Originally Posted by Inuzuka
So ultimately the question cannot be answered, with reference to your post (Or was your post the result of my inability to clarify the meaning behind the question posed in the first post) It all depends on how you live ultimately, how you choose to live, what you think is right, and what you think is conducive for yourself. Different studying methods ar suitable for different people, the same goes for philosophy. You are the one who judges what is correct and what isn't. The choice is yours ultimately.
This is your interpretation of what that followed from my post, not bad, but not quite my point. I believe in a definition of "life experience", as well as the idea of being dead while alive. But what within that question pertains to this conversation - which I was explaining - is the fact that I don't
believe life experience should be regarded strictly in terms of social interactions, physical developments and activities, or co-existence.

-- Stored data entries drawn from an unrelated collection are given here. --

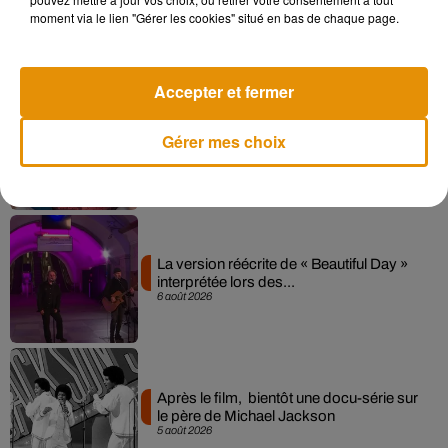
collaboration tant attendue
moment via le lien "Gérer les cookies" situé en bas de chaque page.
7 août 2026
Accepter et fermer
Pomme emprunte le décor de l’émission
Gérer mes choix
« Loups Garous » pour son...
6 août 2026
La version réécrite de « Beautiful Day »
interprétée lors des...
6 août 2026
Après le film, bientôt une docu-série sur
le père de Michael Jackson
5 août 2026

Therefore, I was pointing out that Stoicism/living in contemplation of life, was also a legitimate form of life experience, at least from the perspective of its philosophical origins.

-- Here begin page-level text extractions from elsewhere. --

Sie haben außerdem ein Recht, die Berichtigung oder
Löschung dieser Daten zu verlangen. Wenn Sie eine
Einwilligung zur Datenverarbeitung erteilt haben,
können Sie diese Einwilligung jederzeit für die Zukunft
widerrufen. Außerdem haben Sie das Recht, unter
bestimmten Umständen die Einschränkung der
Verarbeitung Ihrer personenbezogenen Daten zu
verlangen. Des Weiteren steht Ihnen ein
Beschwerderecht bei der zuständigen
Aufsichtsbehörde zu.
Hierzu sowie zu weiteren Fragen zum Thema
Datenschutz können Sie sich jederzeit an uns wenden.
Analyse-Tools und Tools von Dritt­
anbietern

Regarding the meaning behind the question in the first post. 'Life experience' means 'wisdom/philosophy you can gain only by experiencing things'. And 'stotic philosophy' dosen't refer to stoticism. (terribly sorry, my ignorance in such matters caused you guys such confusion) It merely refers to 'contemplating about life progressivly from a third person view'.
In other words, would you be able to find a more suitable philosophy for living your life from looking at it from a third person perspective, or would you be better able to do it from experiencing it in first-person.
There seems to be a logical contradiction in the way you phrased the question. But I appreciate the attempt to perpetuate the discussion
Even if you look at your life from a third person perspective, you can't stop yourself from experiencing-those things which you are viewing in the third person- in first person. They are intertwined.*
I humbly suggest to rephrase it as "viewing your life from your own perspective,(not taking into account the third-person absolute)
, or from a third person view, (wholly objective and nonsusceptible to your prejudices and passions)
?" (to simplify it -> your perspective v. a neutral perspective instead of your life experience versus a third person perspective)
I believe it would be better to acknowledge your own first person view, but then adopt a third person perspective (as in, a neutral and objective viewpoint) when taking measures and balancing rights and wrongs. This allows for one to act based on reason and morality, instead of irrational passions (frustration, anger, jealousy, etc).
*Assuming someone can contemplate their lives - or life in general - from a third-person view, this should not hinder them from incorporating their own natural perception and judgment into it. Not viewing your life from your own perspective is a merely abstract concept, which is, in a practical sense, seemingly impossible. Can you stop yourself from feeling the impact of others and their actions? How can you stop yourself from passing your own judgment into the world around you, and even the smallest incidents? In order to not
look at the world according to your own view (first person view), it would be necessary to extinguish all your sense of morality, values, impressions, judgements, past experience, etc. I can see this being possible in a theoretical sense, however. Ultimately it boils down to the question I presented as stated above, I think.